I’d have to reach pretty far back in my memory to come up with a dining experience as disappointing as the one I had at Zenzi recently. Zenzi is the enigmatic name of a new restaurant south of downtown Orlando. I couldn’t find any clue as to the origin of the name or whether it was supposed to evoke some sort of image. Is it an owner’s name? Is it meant to imply something exotic in the cuisine? Probably not.
The menu, in fact, gives no clues as to the intended cuisine served here. You’ve got French steak au poivre, Italian veal saltimbocca, Indian chicken tikka and Caribbean grouper. I’m not crazy about a menu that tries to offer the world, but I have fewer qualms if it can deliver at least one good hemisphere. Zenzi’s food train never quite leaves the station.

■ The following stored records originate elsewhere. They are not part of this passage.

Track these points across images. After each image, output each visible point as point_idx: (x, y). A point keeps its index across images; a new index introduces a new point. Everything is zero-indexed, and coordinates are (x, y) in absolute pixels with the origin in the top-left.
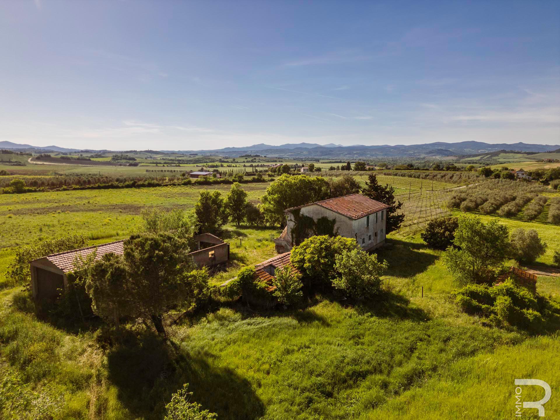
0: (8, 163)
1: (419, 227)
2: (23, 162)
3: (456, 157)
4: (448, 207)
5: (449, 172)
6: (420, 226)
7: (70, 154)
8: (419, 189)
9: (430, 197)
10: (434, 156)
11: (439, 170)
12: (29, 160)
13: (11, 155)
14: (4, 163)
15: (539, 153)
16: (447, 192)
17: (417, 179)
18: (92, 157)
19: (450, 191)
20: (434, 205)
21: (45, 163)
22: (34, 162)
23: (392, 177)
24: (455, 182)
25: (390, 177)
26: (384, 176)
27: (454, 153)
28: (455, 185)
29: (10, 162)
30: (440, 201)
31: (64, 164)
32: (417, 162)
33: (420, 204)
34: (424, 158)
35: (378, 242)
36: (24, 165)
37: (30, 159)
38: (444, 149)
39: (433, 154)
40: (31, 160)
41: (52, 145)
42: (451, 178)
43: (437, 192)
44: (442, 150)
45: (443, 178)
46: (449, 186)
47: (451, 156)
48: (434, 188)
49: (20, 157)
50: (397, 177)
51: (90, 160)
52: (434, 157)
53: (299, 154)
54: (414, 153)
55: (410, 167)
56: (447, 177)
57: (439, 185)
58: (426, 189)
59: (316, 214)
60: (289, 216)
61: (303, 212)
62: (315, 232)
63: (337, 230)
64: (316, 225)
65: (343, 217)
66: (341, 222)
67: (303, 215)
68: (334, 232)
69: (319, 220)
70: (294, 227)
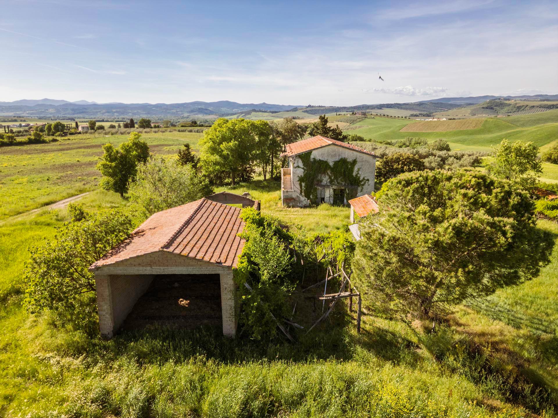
15: (280, 112)
27: (213, 112)
34: (188, 117)
53: (43, 112)
55: (195, 123)
59: (332, 156)
60: (296, 162)
61: (315, 155)
62: (330, 178)
63: (358, 171)
64: (332, 169)
65: (365, 156)
66: (363, 161)
67: (314, 159)
68: (354, 174)
69: (336, 163)
70: (303, 175)
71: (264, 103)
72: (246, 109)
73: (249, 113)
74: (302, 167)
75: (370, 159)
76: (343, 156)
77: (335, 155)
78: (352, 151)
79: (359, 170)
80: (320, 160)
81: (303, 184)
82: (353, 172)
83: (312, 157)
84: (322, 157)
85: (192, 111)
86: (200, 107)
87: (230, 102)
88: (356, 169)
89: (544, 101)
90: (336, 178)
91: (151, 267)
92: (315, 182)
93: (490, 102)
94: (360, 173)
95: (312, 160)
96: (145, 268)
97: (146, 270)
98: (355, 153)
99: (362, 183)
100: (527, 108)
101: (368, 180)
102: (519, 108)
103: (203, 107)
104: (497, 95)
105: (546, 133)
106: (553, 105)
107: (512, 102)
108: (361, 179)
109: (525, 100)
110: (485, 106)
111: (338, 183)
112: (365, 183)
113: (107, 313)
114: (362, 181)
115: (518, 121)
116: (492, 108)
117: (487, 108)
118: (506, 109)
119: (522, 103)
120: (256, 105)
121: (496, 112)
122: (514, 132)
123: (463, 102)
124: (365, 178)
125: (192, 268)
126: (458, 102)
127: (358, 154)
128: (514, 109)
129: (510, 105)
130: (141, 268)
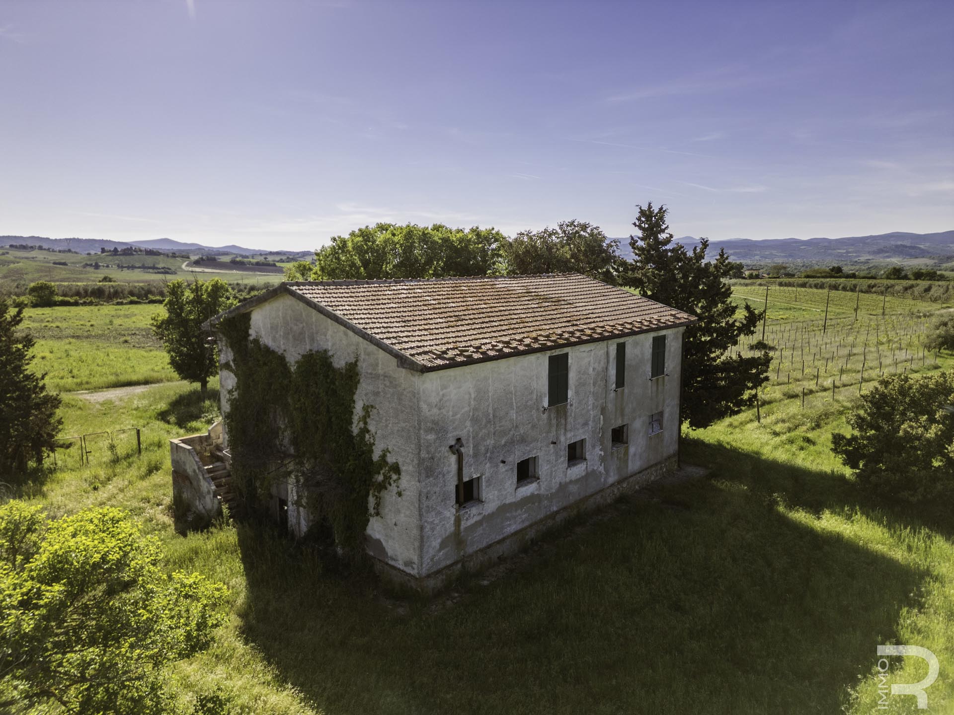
0: (151, 270)
1: (837, 401)
2: (173, 269)
3: (933, 259)
4: (928, 347)
5: (919, 282)
6: (841, 398)
7: (253, 257)
8: (853, 312)
9: (878, 326)
10: (888, 257)
11: (899, 278)
12: (184, 266)
13: (158, 257)
14: (146, 270)
16: (920, 317)
17: (850, 293)
18: (282, 261)
19: (925, 316)
20: (889, 341)
21: (206, 270)
22: (191, 269)
23: (794, 289)
24: (935, 300)
25: (790, 288)
26: (778, 287)
27: (928, 253)
28: (937, 306)
29: (154, 268)
30: (903, 333)
31: (234, 271)
32: (853, 268)
33: (851, 339)
34: (867, 262)
35: (634, 465)
36: (175, 273)
37: (185, 263)
38: (908, 244)
39: (887, 254)
40: (187, 266)
41: (231, 244)
42: (928, 290)
43: (894, 317)
44: (905, 247)
45: (909, 291)
46: (924, 306)
47: (923, 257)
48: (887, 311)
49: (171, 260)
50: (807, 289)
51: (274, 265)
52: (888, 260)
54: (848, 252)
55: (837, 272)
56: (917, 290)
57: (900, 306)
58: (869, 312)
59: (294, 338)
61: (259, 328)
67: (257, 342)
74: (233, 367)
76: (322, 344)
80: (268, 349)
83: (252, 333)
84: (274, 339)
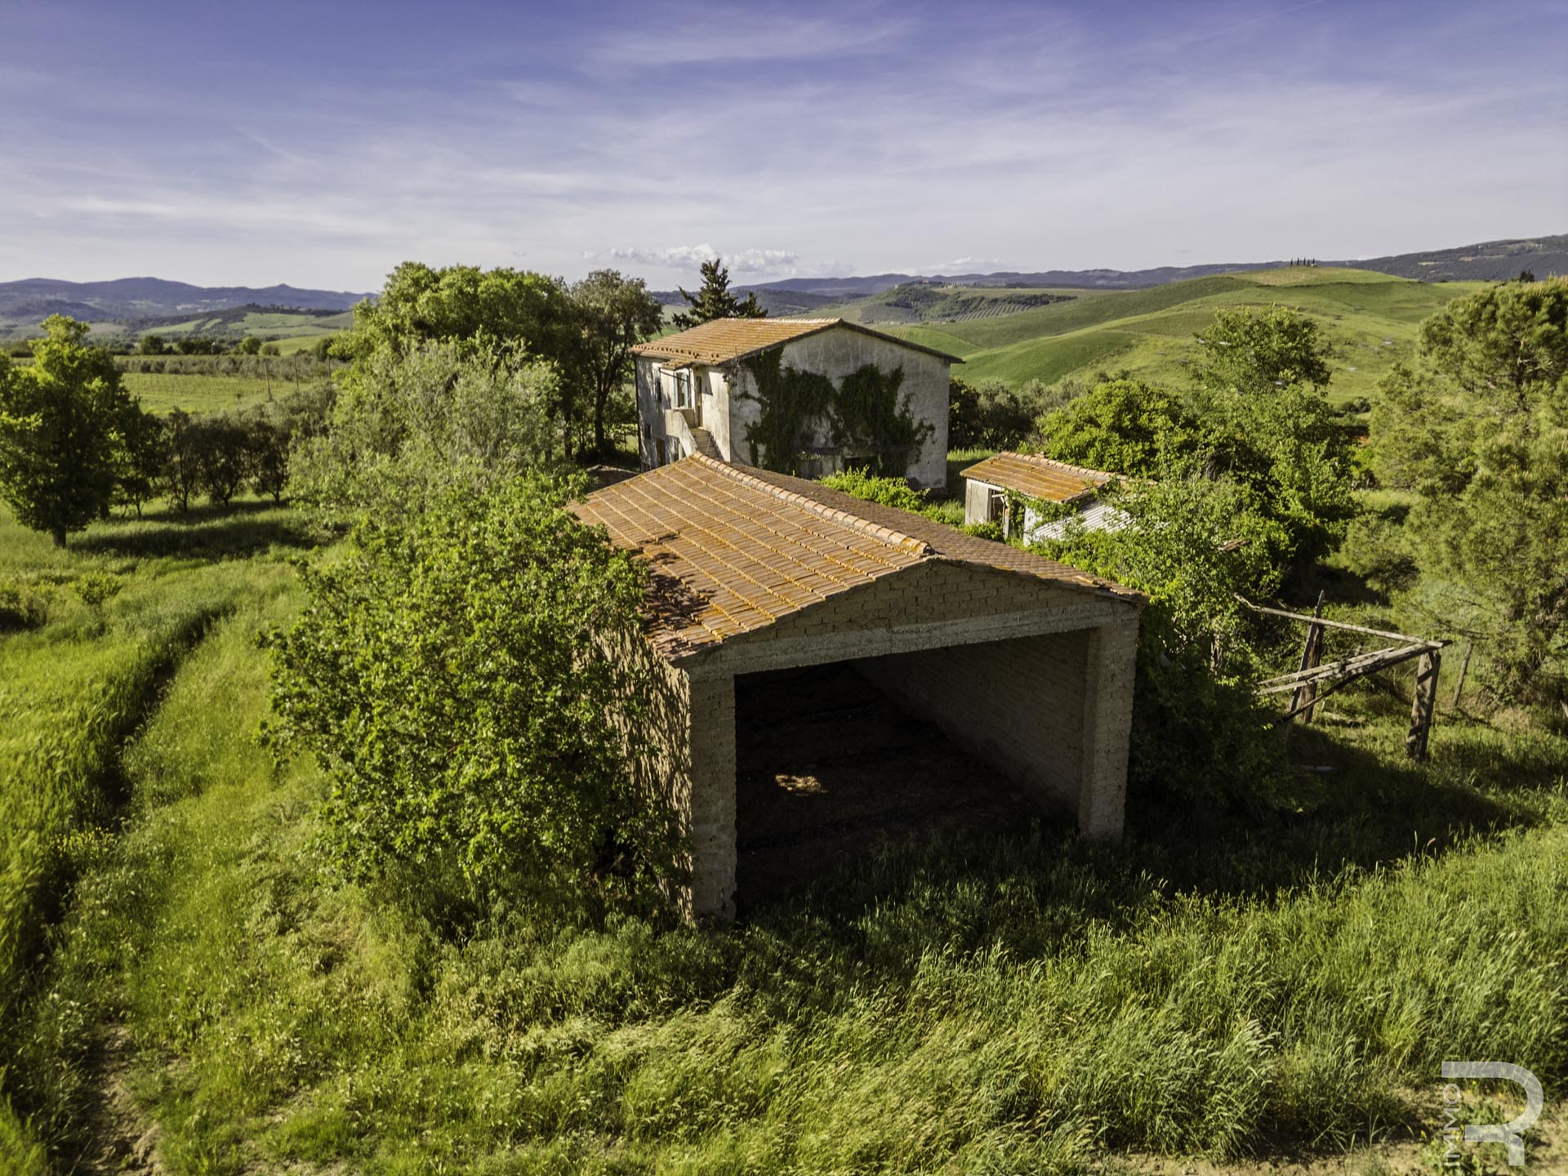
15: (338, 312)
59: (837, 360)
60: (738, 381)
61: (794, 359)
62: (834, 426)
63: (906, 404)
64: (842, 401)
65: (923, 359)
66: (918, 374)
67: (789, 370)
68: (897, 412)
69: (848, 380)
70: (759, 420)
71: (283, 287)
72: (222, 304)
73: (237, 315)
74: (757, 395)
75: (934, 365)
76: (867, 360)
77: (845, 359)
78: (888, 346)
79: (908, 398)
80: (805, 372)
81: (762, 449)
82: (893, 403)
83: (783, 363)
84: (811, 364)
85: (23, 312)
86: (52, 298)
87: (162, 282)
88: (901, 397)
89: (1014, 286)
90: (850, 426)
91: (889, 627)
92: (797, 442)
93: (901, 290)
94: (911, 407)
95: (784, 374)
96: (867, 633)
97: (870, 641)
98: (897, 349)
99: (918, 437)
100: (984, 304)
101: (932, 428)
102: (966, 305)
103: (61, 297)
104: (911, 273)
105: (1047, 360)
106: (1035, 297)
107: (949, 289)
108: (915, 425)
109: (975, 285)
110: (892, 299)
111: (856, 440)
112: (924, 438)
113: (723, 828)
114: (918, 430)
115: (980, 333)
116: (907, 306)
117: (896, 305)
118: (938, 307)
119: (970, 294)
120: (259, 292)
121: (918, 315)
122: (979, 359)
123: (838, 291)
124: (926, 424)
125: (1019, 615)
126: (828, 291)
127: (906, 353)
128: (957, 308)
129: (945, 297)
130: (853, 636)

Now, I know these are difficult times for restaurants, and many established businesses are cutting corners or otherwise attempting to adjust or reinvent themselves. More than a few menus have been tweaked to lower food costs while maintaining quality. It’s not an easy thing to do. A restaurant’s regular customers expect to find all the favorites when they return.

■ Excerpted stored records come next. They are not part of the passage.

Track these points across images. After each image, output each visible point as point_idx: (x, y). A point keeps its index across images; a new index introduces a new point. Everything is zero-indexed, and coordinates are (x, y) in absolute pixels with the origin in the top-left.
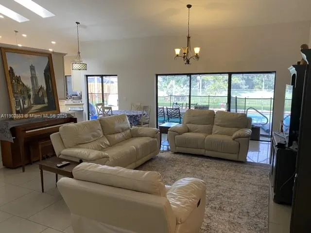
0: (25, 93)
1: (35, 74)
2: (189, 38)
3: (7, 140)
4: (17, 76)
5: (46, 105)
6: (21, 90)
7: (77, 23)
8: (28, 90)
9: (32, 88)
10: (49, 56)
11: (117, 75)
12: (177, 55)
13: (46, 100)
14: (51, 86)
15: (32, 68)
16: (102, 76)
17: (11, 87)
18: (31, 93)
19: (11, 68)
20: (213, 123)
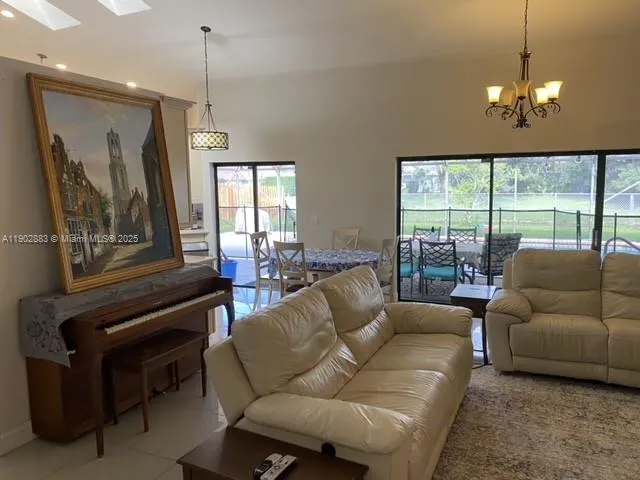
0: (97, 211)
1: (120, 158)
2: (525, 56)
3: (50, 357)
4: (72, 162)
5: (149, 244)
6: (84, 204)
7: (203, 28)
8: (102, 203)
9: (114, 198)
10: (154, 105)
11: (293, 163)
12: (494, 104)
13: (149, 231)
14: (159, 189)
15: (113, 141)
16: (253, 165)
17: (57, 195)
18: (112, 211)
19: (57, 137)
20: (600, 287)
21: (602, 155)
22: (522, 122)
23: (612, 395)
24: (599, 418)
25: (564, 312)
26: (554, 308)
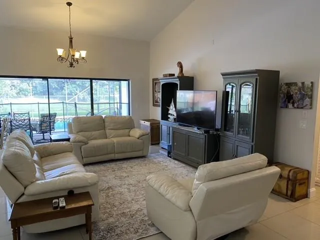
2: (71, 39)
12: (60, 56)
20: (104, 128)
21: (91, 80)
22: (71, 65)
23: (118, 163)
24: (118, 169)
25: (95, 139)
26: (92, 138)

Zenzi had the unique advantage, if it could be seen as such, of opening in the recession. It had no regular clients to disappoint if it started to cut corners. They could have begun by offering a menu that was manageable and offered quality appropriate to the price. I don’t know that this is indeed the case with Zenzi, but everything about my meal had the air of trying to make something from next to nothing.
How else would you explain the veal satimbocca ($21) my friend ordered? First off, it had so little veal that it hardly warranted top billing. My companion and I were sure there must have been more veal beneath the massive mound of ham, or perhaps buried inside the stack of spinach. But no, the two tiny pieces were the lot.
That ham was an unfortunate choice. It was a mere cut above lunchmeat quality, and was overly salty. The mushroom and caper sauce rendered the dish a brown mass.It was accompanied by a small mound of rice that was pebbly in texture, and by that I mean the grains were so hard they could have broken a tooth.
My entree was the crab and brie stuffed grouper ($21) a perfectly fine fillet that was nicely broiled. But the crab and brie were minimal. The grouper was served atop a bed of lettuce, which someone probably thought would make a pretty presentation but didn’t consider that the soggy greens would get in the way of actually eating the entree. And the entire thing was drenched in a sauce that looked as though it were pure egg yolk. Very yellow. The description on on the menu said the fish would be “smothered in a lobster sauce.” I didn’t get a lobster sauce out of it, but I’ll have to admit the dish was murdered.
A friend had told me the mushroom soup ($6) was good, but the bowl I had, although showing nice meaty pieces of mushrooms, had a floury texture in the broth. And don’t even get me started on paying six bucks for this small serving of soup.
The only problem I had with the crab cakes ($10) was with the name. Remove the word crab and you’d have a more apt description. And the two cakes were filled with pieces of red and green bell pepper. It’s the first crab cake I’ve had that crunched.
After our entrees had been served I noticed that other tables had baskets of bread and we had none. I inquired about this and our server told us that bread was served only upon request. How would I know that, I asked, is it written on the menu? No, he said, some people just request it.
So I requested, and when he left I asked the people at the next table if they had requested the bread. No, they told me, their waiter (a different one) just brought it to them. I might deduce that the two waiters simply had different training manuals but that would be taking a leap of faith.
(While clearing the soup bowl from the table, the waiter dropped the soiled spoon onto the table, and even though he still had a free hand, he chose not to pick it up, and it stayed there until after the entrees were served. I’d love to know his rationale for leaving it there.)
I would have taken the issue up with a manager, but at no time during the entire meal did I spot one person I could have identified as in charge.
The interior of Zenzi is pleasant enough. There are door-sized fountains with sheets of water that cascade down glass, and several odd lamps that look either like paper Oscar statuettes or illuminated dress forms. Tables are covered with black leatherette sheets that, frankly, look tawdry.
As discombobulated as things are here I don’t think the situation is hopeless. But it is going to take someone who knows what he or she is doing to fix it. And they’ll pretty much have to reinvent the place, which is what they could have done when they first opened only months ago.
Zenzi is at 4120 S. Orange Ave. Orlando. It is open for lunch and dinner daily, brunch on Sunday. The phone number is 407-855-9770.